First edition of Kant's first major critical treatise, arguably his single most important work and one of the most influential books ever published.
Kant himself judged the work as comparable with the Copernican heliocentric revolution.
The Critik took more than a decade to write and took up so much of Kant's thought, time, and energy that he published virtually nothing beyond lecture advertisements; the 1770s are known as his silent decade.
The Critik addresses a key concern of the Enlightenment: that mechanistic scientific reason threatened to undermine the possibility of human freedom and, by extension, traditional approaches to morality and religion.
To resolve that problem, Kant develops the thesis of transcendental idealism - the argument that the structures of human thought shape our comprehension of the world around us.
This allows him to demonstrate that scientific knowledge, morality, and religion are all founded on the same basis of human autonomy.
"No other thinker has been able to hold with such firmness the balance between speculative and empirical ideas.
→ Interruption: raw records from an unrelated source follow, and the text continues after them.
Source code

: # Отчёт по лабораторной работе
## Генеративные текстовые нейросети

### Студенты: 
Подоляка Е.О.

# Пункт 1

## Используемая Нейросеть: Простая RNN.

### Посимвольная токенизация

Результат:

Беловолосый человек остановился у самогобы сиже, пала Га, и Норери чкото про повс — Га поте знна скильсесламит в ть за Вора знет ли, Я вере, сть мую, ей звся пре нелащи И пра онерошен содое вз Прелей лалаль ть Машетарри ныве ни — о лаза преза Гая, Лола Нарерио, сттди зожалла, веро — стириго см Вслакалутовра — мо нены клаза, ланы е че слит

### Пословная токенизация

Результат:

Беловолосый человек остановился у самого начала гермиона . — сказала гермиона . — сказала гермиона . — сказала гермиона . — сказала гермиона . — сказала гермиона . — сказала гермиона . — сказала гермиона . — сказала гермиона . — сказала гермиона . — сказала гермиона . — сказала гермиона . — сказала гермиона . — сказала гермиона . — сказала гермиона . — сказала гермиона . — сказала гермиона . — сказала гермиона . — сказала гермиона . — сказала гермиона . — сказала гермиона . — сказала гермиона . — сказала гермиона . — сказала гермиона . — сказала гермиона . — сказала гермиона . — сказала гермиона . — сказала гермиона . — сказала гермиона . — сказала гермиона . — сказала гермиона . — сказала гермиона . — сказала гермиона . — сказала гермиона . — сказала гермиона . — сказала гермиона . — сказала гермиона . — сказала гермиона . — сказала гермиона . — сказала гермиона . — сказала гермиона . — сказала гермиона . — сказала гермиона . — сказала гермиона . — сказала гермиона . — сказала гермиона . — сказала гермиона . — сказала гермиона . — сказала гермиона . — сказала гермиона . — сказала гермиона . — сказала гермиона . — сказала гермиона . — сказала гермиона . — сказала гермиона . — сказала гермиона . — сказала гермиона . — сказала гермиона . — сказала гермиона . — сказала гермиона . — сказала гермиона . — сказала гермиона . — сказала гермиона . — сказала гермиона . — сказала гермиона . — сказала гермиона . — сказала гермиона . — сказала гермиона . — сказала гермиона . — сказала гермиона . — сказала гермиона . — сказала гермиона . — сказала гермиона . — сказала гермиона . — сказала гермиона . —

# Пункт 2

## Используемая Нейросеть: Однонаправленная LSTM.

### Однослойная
His penetrating analysis of the elements involved in synthesis, and the subjective process by which these elements are realized in the individual consciousness, demonstrated the operation of 'pure reason'; and the simplicity and cogency of his arguments achieved immediate fame" (PMM). Adickes 46; Norman 1197; Printing and the Mind of Man 226; Warda 59.
Octavo (199 x 120 mm). Contemporary paste paper boards, brown paper spine label lettered in gilt, 19th-century red paper spine label lettered in manuscript, edges red.
Woodcut title vignette, decorative woodcut head- and tailpieces, and initials.
Light bumping and wear, lacking rear free endpaper, minor browning and foxing to content margins, contents otherwise well-preserved: a very good copy.